The boarding school did have amazing opportunities however and I know boarding has really changed. If I could afford it I would have sent my daughter weekly boarding at aged 12. I really think it is the best of both worlds. No commute to school. Structured homework, sports and hobby times during the week and the weekend with parents at home. Great for working parents as well. Many well paid jobs are definitely not 9-5 and it takes the pressure off parents having to balance long hours and evening meeting with their own commutes and delivering children to dancing/music/scouts ext ext. This often suits older children and parents and makes for more chilled weekends.

Aroundtheworldin80moves · 09/02/2020 19:25

We were considering it. DH is in the Army, we move regularly. But it's not suitable for DD (currently Yr4, we were looking at Secondary age, but she would need a complete personality change). She's very reserved, some SEN and needs regular reassurance to help her confidence. School is emotionally exhausting for her. So instead DH will be one living away from home. But we have the luxury of choosing carefully of moving into an ideal school catchment for her in the Summer of Yr5/6. DD2, although only 6, would thrive at boarding school if we sent her tomorrow. She's rather eccentric and loves extra curricular stuff.

Olliephaunt4eyes · 09/02/2020 19:27

My DH has said that boarding school worked for him - the alternative would have meant moving constantly with his father's job, always being the new kid in school, plus dealing with his parents' unhappy marriage and father's drinking. For him, boarding school was a safe haven.

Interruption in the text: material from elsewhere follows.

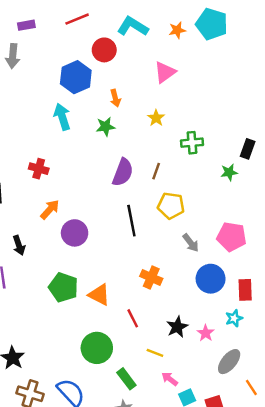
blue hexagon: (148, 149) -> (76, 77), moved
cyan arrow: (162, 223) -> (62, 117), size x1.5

Panicmode1 · 09/02/2020 19:29

I loved it when I went at 11. My brother went at 7 - he started as a day boy and BEGGED my parents to let him board - they felt it was far too young, but he thrived. I would have hated going so young, but I was ready at 11. I am still in close contact with lots of the girls (and some are godparents to my myriad of children!).

My parents moved abroad when I was 14 and I found that hard, because up to that point they would come to matches and things, but on the upside, it meant that my education was stable and I didn't have to move abroad with them. I have a very strong relationship with them, and with my brother, who was also at a single sex school and I think that it made me a more confident and resilient person than I perhaps would have been otherwise. I don't think it made any difference to my academic grades however!

We aren't in the position to send 4 children to boarding school, but if we had been, and if the schools were the right ones for my children, I wouldn't have hesitated.